* Excerpt:
──────────

Quality of Histopathological Reporting in Breast Cancer: Results From Four South African Breast Units
Journal – JCO Global Oncology
Article type – Journal research article – Clinical research
Publication date – Jan – 2021
Authors – Armand Toma, Daniel O’Neil , Maureen Joffe , Oluwatosin Ayeni,Carolina Nel , Eunice van den Berg , Simon Nayler, Herbert Cubasch , Boitumelo Phakathi , Ines Buccimazza, Sharon Čačala, Paul Ruff, Shane Norris , and Sarah Nietz
Keywords – Breast Cancer, Histopathology reporting, lymphovascular invasion
Open access – Yes
Speciality – General surgery, Surgical oncology
World region Southern Africa
Country: South Africa
Language – English
Submitted to the One Surgery Index on January 21, 2021 at 8:07 am
High-quality histopathology reporting forms the basis for treatment decisions. The quality indicator for pathology reports from the European Society of Breast Cancer Specialists was applied to a cohort from four South African breast units.

──────────

* Records:
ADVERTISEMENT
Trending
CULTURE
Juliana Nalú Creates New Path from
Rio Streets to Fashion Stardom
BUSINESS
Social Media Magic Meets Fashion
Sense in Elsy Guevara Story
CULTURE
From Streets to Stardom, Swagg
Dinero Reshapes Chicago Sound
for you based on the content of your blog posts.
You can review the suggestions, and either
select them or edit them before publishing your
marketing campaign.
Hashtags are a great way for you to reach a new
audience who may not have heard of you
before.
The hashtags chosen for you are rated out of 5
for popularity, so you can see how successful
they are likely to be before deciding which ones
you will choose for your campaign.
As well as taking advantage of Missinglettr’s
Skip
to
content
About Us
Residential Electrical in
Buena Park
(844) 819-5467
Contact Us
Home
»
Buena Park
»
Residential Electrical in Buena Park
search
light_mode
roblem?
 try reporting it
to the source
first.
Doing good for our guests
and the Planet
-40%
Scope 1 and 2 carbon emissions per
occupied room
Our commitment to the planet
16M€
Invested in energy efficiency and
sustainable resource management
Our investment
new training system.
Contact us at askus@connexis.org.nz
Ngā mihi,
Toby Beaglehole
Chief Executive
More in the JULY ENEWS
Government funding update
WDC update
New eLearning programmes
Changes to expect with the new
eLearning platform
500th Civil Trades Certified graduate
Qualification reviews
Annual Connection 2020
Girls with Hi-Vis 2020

──────────

* Task prompt:
In the article listing:
(a) Which journal published the article?
(b) Whose quality indicator for pathology reports was applied?
(c) How many South African breast units supplied the cohort?
Base your answers on the text alone.

* Answer section:
(a) JCO Global Oncology
(b) The European Society of Breast Cancer Specialists
(c) Four